When the first book of the trilogy was originally published in the 1960’s, it was banned in the author’s native Ireland because of sexual content. It was denounced as a smear on Irish womanhood. The priest in the author’s home parish even led a bookburning on the chapel grounds, at which several women are said to have fainted. When The Lonely Girl came out, it was condemned as being even more immoral than The Country Girls. The author’s own mother went through the book, blacking out all the offending words. It is no wonder that Edna O’Brien made her home in London after that. Today it is hard to believe that these books could stir up so much moral outrage. This is not to say that the novel should be read merely as a curiosity or a period piece. On the contrary, the honest portrayal of women, of their strengths and frailties, of the universal pattern of their lives and loves, will always be relevant.

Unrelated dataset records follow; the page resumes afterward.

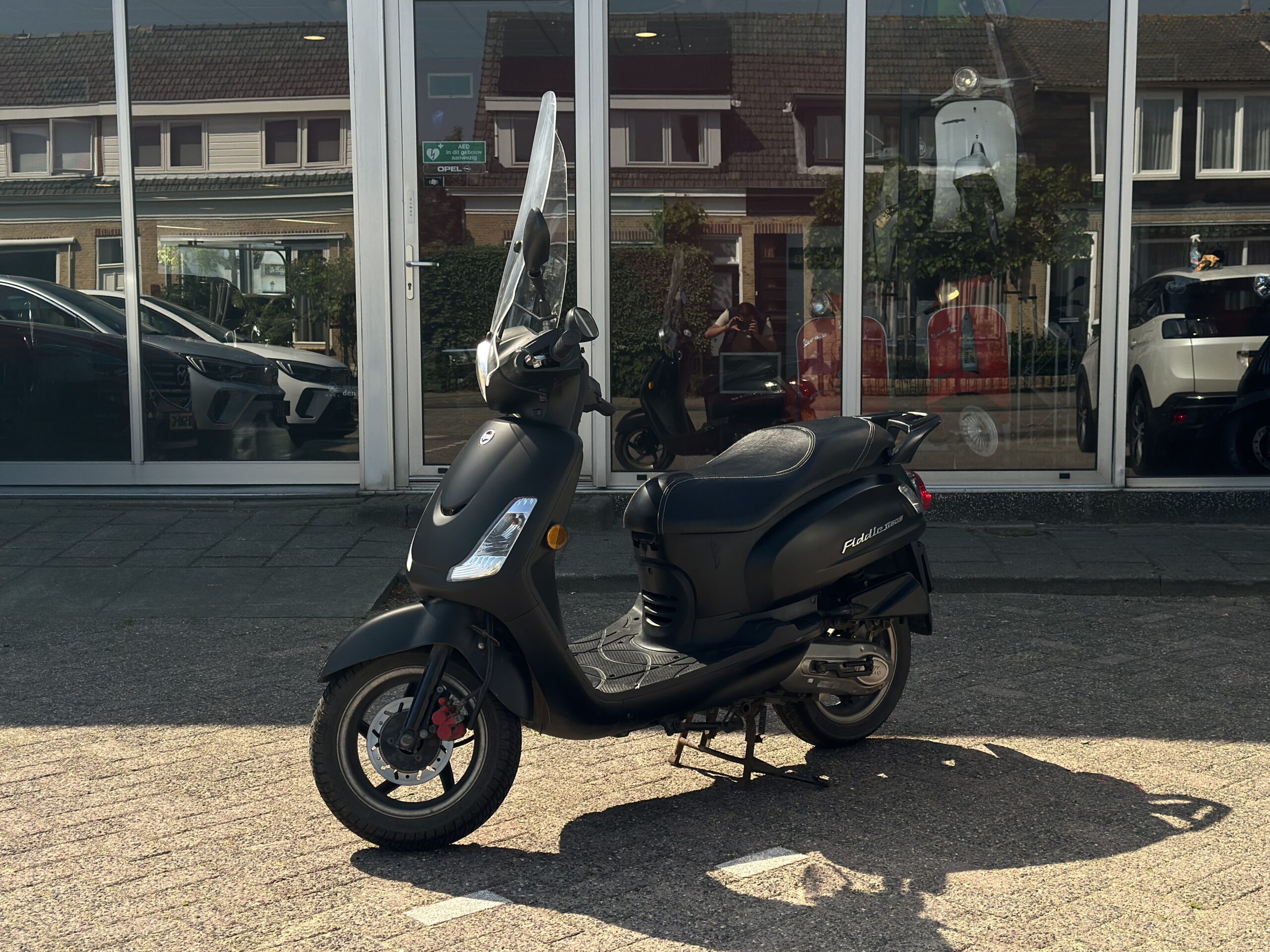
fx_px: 1761
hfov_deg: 39.7
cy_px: 476
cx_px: 635
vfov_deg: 30.3
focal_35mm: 48
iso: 80
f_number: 1.78
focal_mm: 6.86
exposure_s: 1/1050
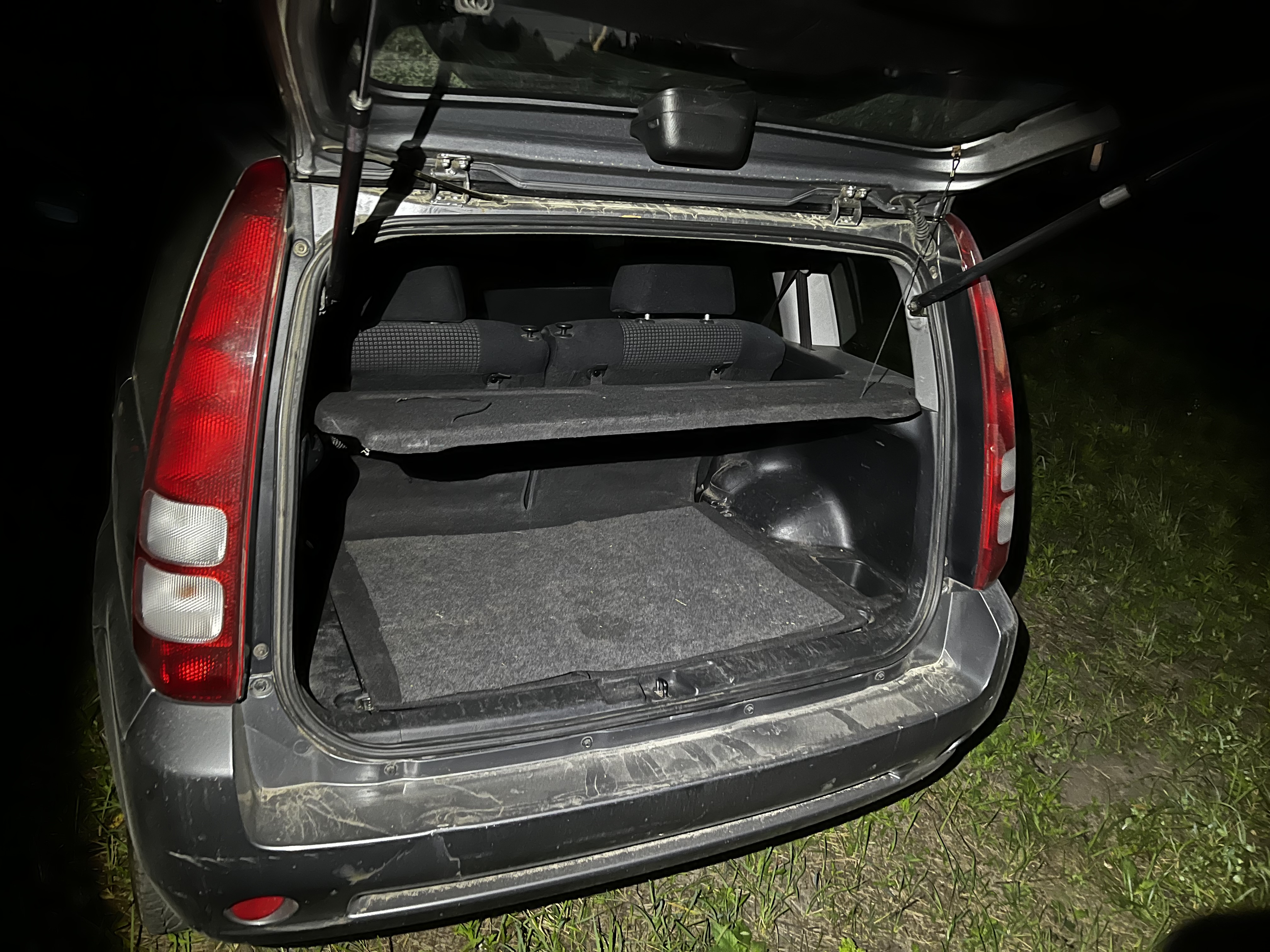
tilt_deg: -21.0
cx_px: 635
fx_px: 954
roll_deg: -5.8
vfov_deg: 53.1
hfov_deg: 67.3
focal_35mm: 26
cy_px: 476
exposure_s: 1/10
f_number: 1.6
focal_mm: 5.1
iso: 640
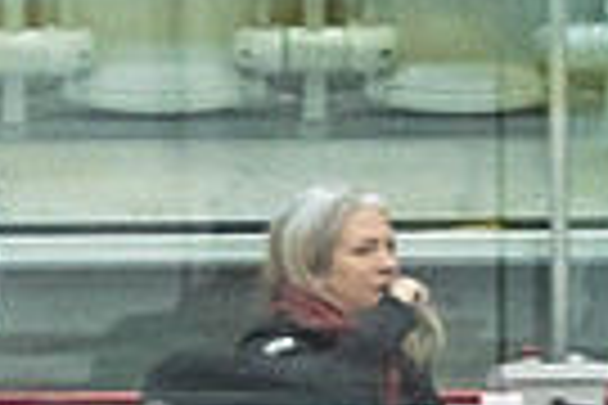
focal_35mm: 1060
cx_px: 79
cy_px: 923
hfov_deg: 1.9
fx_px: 17901
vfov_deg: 1.3
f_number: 2.8
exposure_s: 1/640
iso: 2800
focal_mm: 116
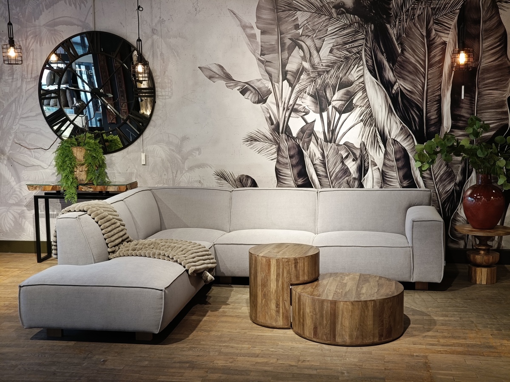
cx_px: 255
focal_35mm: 47
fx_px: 692
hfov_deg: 40.4
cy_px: 191
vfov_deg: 30.9
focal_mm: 7.08
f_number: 2
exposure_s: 1/50
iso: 455
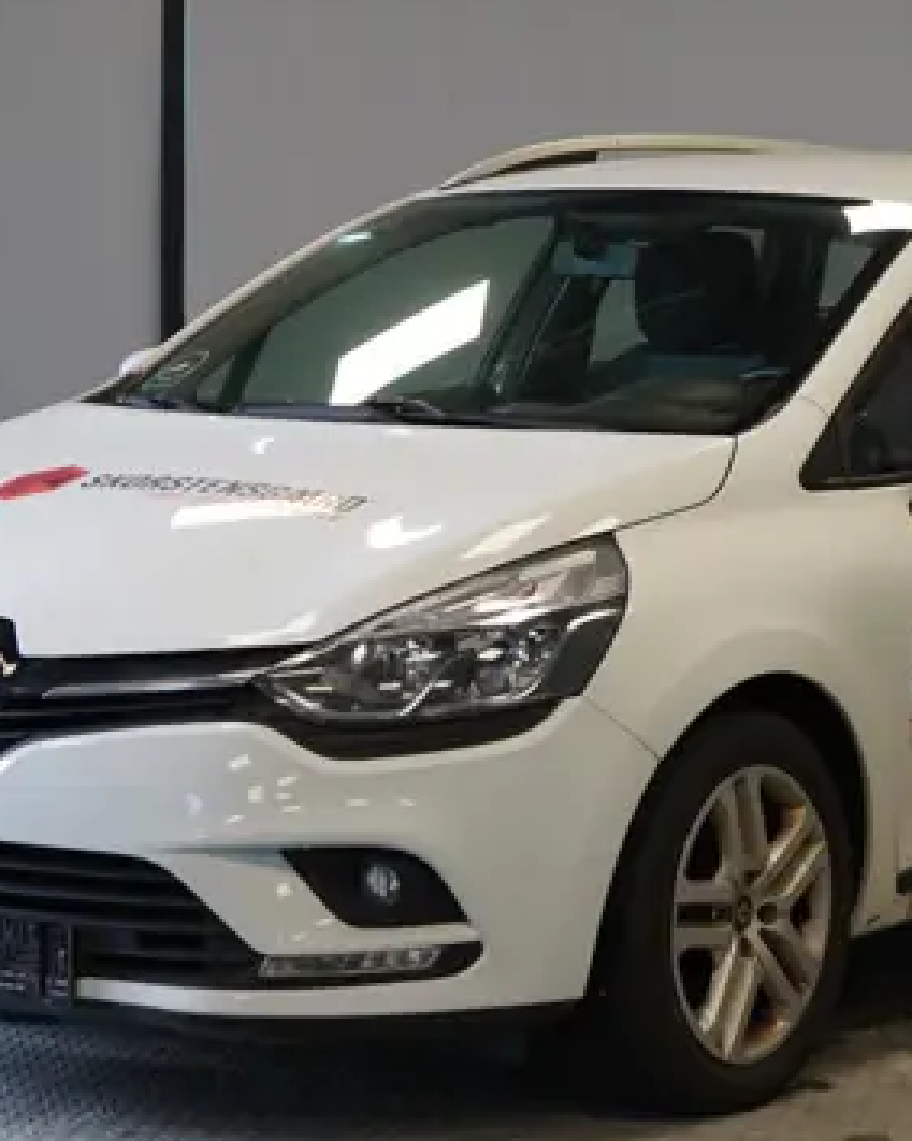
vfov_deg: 15.0
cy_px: 416
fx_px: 4321
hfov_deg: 12.0
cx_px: 648
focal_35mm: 128
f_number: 5.6
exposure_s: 1/160
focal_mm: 67
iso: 1250
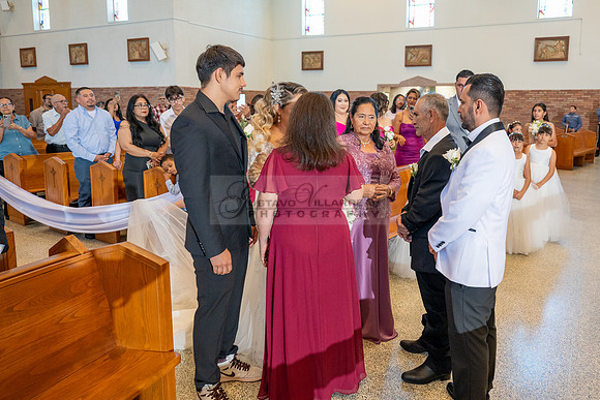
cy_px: 167
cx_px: 349
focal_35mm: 28
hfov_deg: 65.2
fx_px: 466
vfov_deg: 46.4
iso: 1000
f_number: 3.2
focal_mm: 24
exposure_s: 1/200
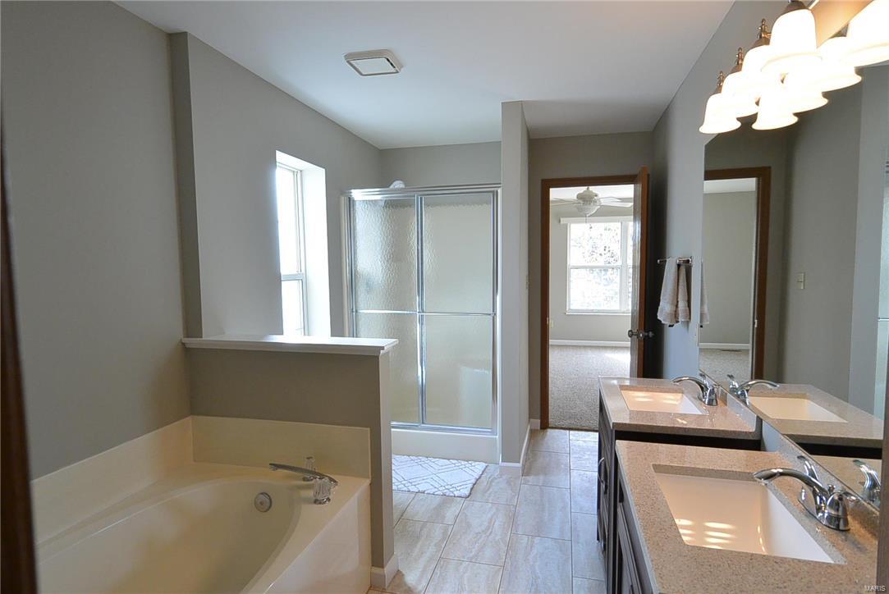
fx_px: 470
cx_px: 444
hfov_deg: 86.9
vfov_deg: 64.7
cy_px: 297
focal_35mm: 19
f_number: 3.8
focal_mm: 7.3
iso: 400
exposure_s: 1/80
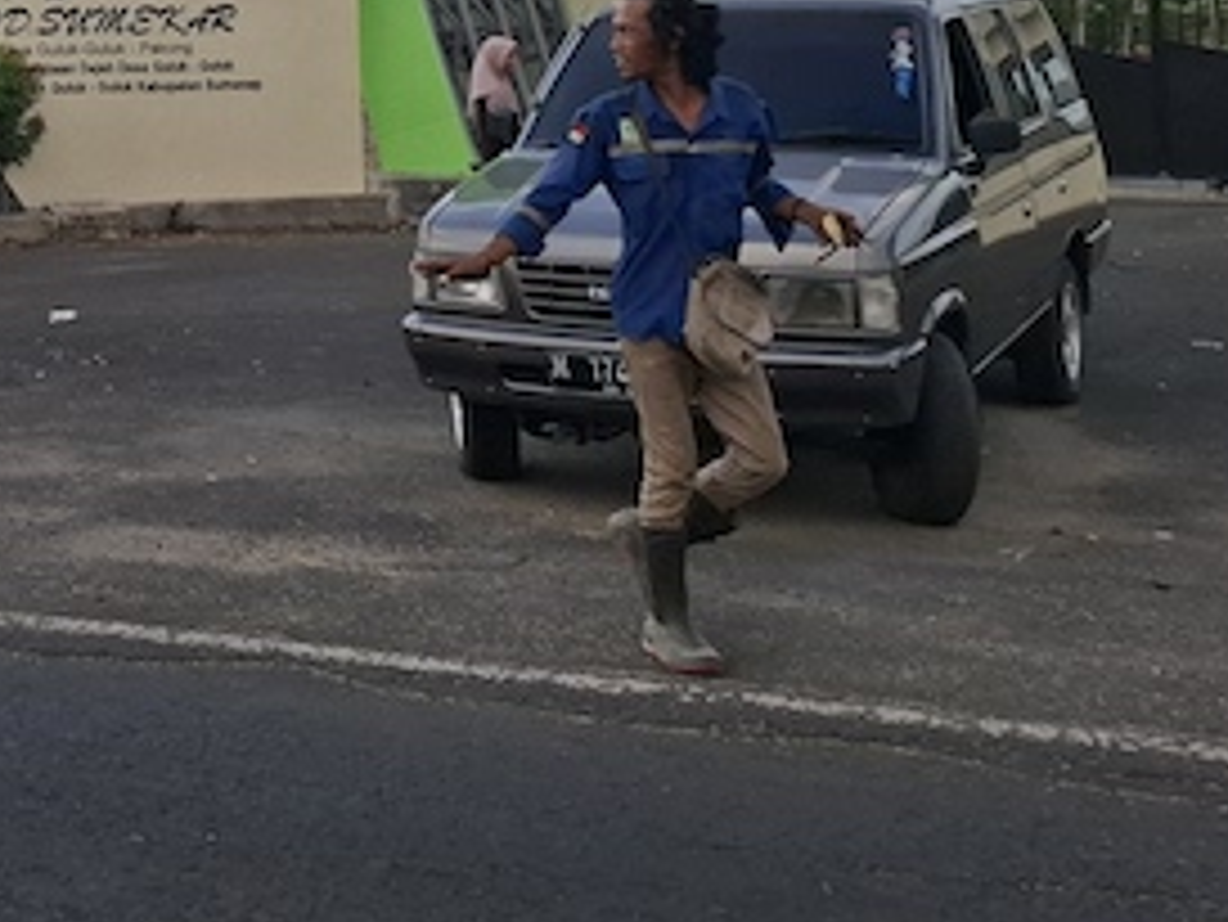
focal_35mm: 59
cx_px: -81
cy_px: -124
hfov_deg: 29.8
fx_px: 2094
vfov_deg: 23.2
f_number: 1.8
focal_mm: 5.54
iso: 50
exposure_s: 1/1332
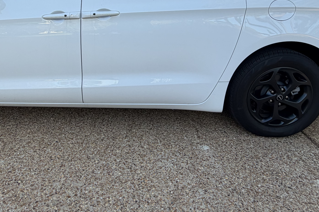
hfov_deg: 61.3
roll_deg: -0.6
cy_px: 47
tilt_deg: -13.2
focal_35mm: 30
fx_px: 266
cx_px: 125
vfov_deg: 42.0
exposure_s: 1/284
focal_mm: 2.22
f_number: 2.2
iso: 50
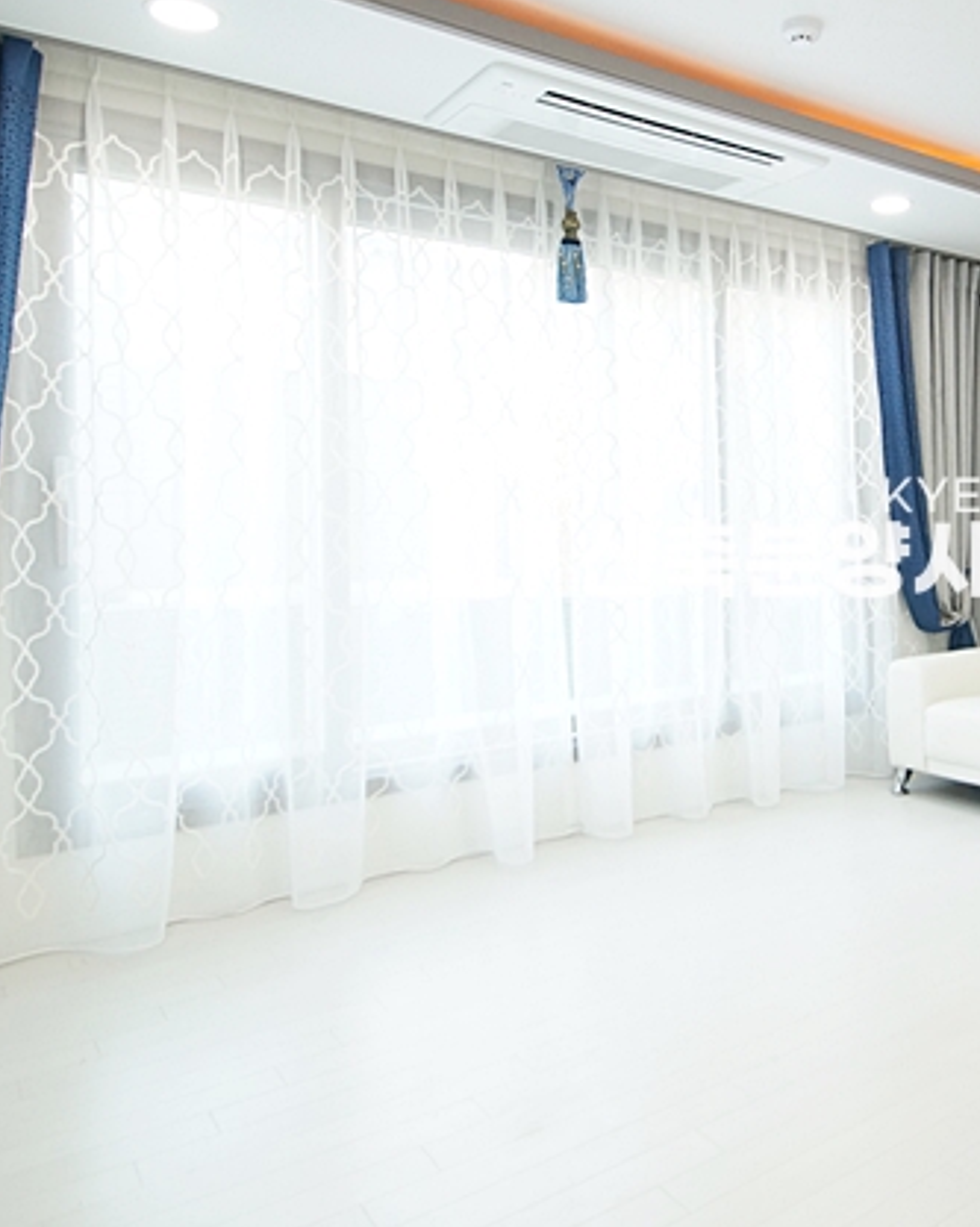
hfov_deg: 49.8
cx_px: 792
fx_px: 980
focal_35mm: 27
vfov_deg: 63.7
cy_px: 515
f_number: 3.5
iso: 800
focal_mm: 10
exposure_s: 1/160
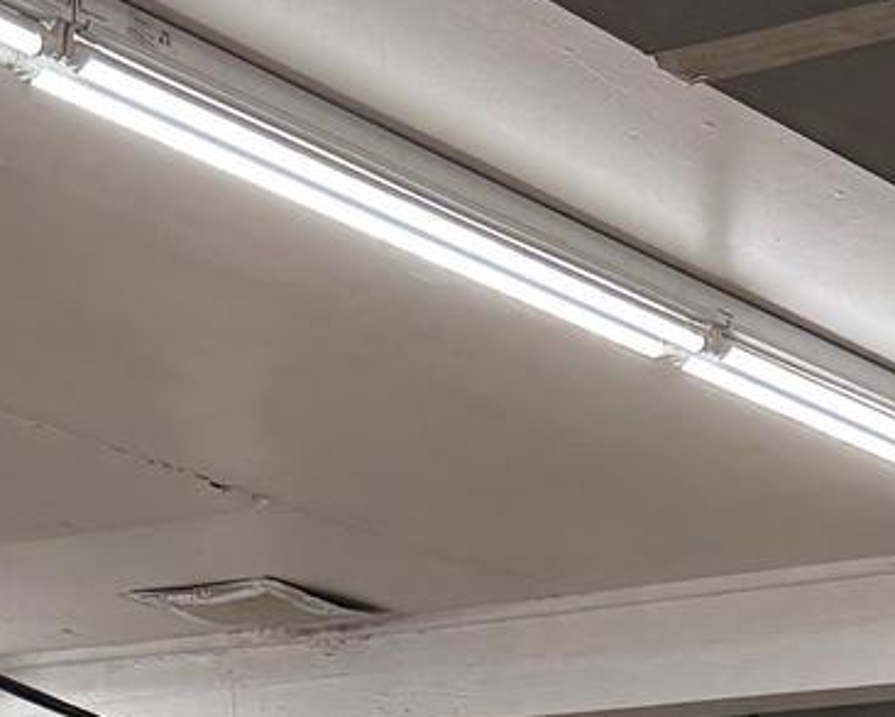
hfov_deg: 14.5
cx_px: 839
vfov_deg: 11.3
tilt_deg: +5.4
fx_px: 3471
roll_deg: -1.2
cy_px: 1084
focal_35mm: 131
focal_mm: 6.76
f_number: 1.78
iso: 250
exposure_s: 1/120
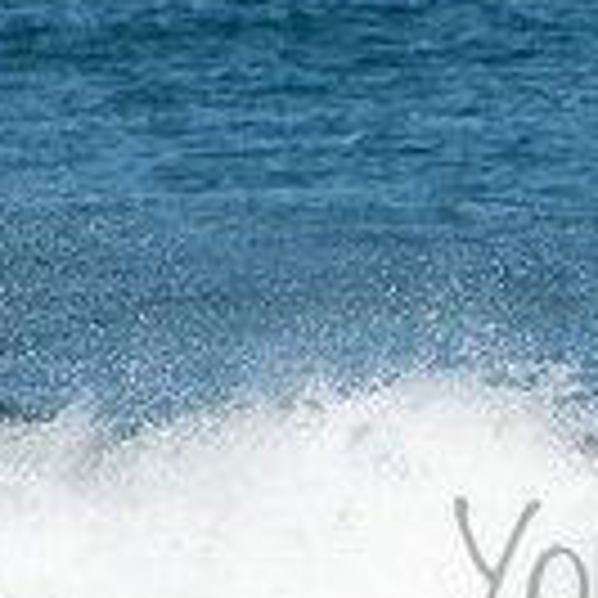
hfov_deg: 0.8
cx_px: 917
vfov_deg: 0.8
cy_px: 528
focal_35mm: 2222
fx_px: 43428
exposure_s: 1/1250
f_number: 5.6
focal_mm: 400
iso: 220
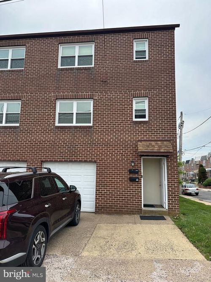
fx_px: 195
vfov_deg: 71.6
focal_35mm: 24
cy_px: 141
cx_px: 106
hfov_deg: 56.8
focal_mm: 6.86
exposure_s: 1/2469
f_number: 1.78
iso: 80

Edna O’Brien’s spare prose style is perfectly suited to the ingenuousness of the narrator, Kate. It also has the effect of lending an air of inevitability to the story. It is as if the author were saying: “look, this is just the way of the world for we women, it’s as simple as that.” The way of the world for Kate is disillusionment and pain, but for the irrepressible Baba, there is usually something to laugh about. This wonderful balance of thematic elements, within a controlled, often ironic style, is Edna O’Brien’s true talent.

The Lonely Girl contains brief flashes of the more flowing, lyrical style that the author, heavily influenced by James Joyce, developed more fully later in her career. When one comes across these flashes of lyricism, they take one’s breath away, being all the more powerful for their rarity. Edna O’Brien deserves her place amongst the giants of Irish literature, both for her unique prose and for her insight into the human condition.

For ardent fans of Edna O’Brien’s later novels, it is certainly worth revisiting The Lonely Girl – it is like returning to the source. For those as yet unfamiliar with her work, this book is a terrific introduction to one of our truly great contemporary writers.